TASK TO COMPLETE: Print every line below exactly. Skip the pictures.

-- Opening Marker --

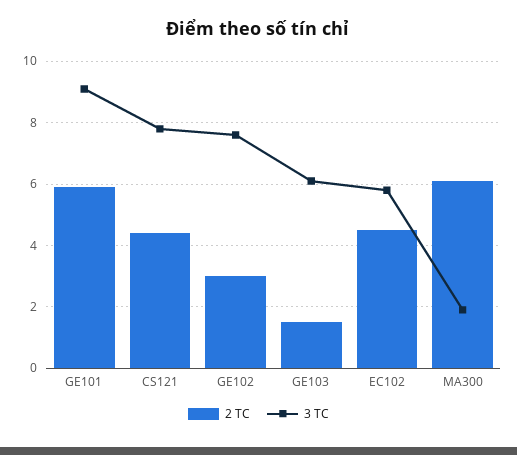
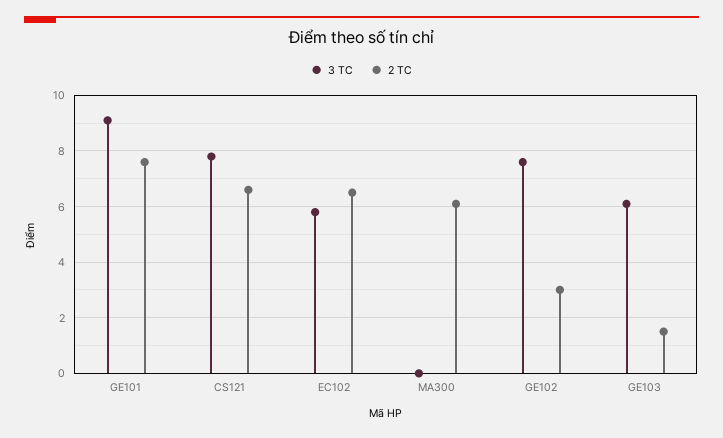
2 TC, GE101: 6 -> 7.5
2 TC, CS121: 4.5 -> 6.5
2 TC, EC102: 4.5 -> 6.5
3 TC, MA300: 2 -> 0

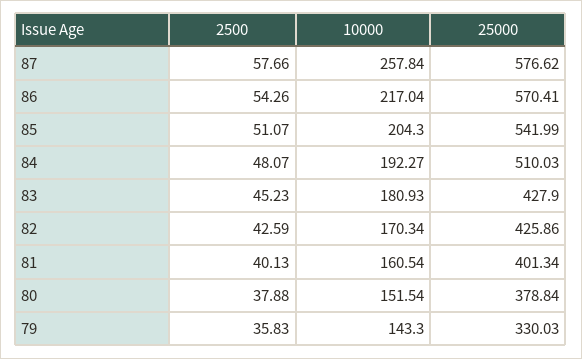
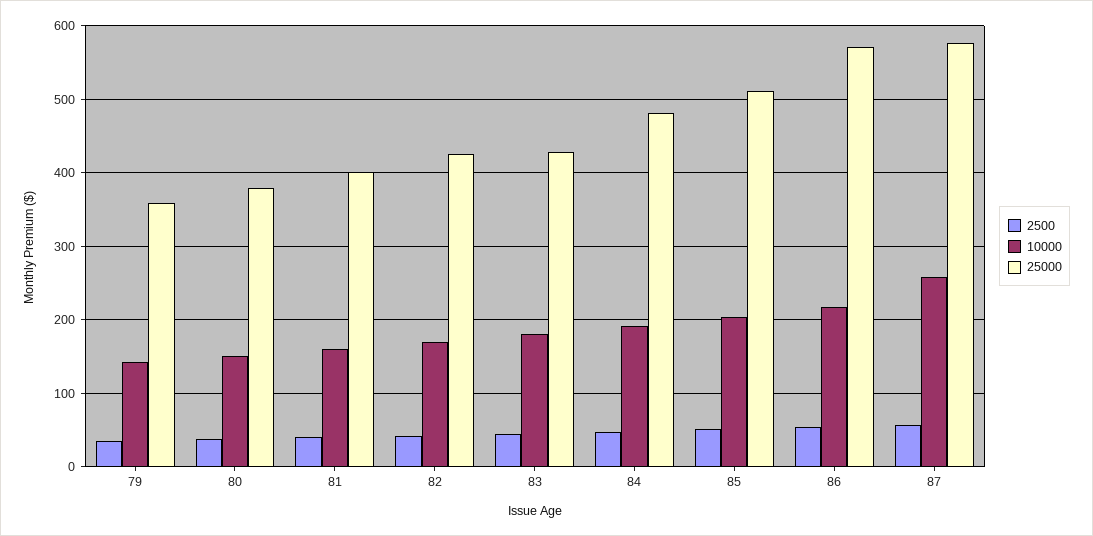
25000, 85: 541.99 -> 510
25000, 84: 510.03 -> 480
25000, 79: 330.03 -> 360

-- Closing Marker --

PROBLEM SOLUTION:
2 TC, GE101: 6 -> 7.5
2 TC, CS121: 4.5 -> 6.5
2 TC, EC102: 4.5 -> 6.5
3 TC, MA300: 2 -> 0

25000, 85: 541.99 -> 510
25000, 84: 510.03 -> 480
25000, 79: 330.03 -> 360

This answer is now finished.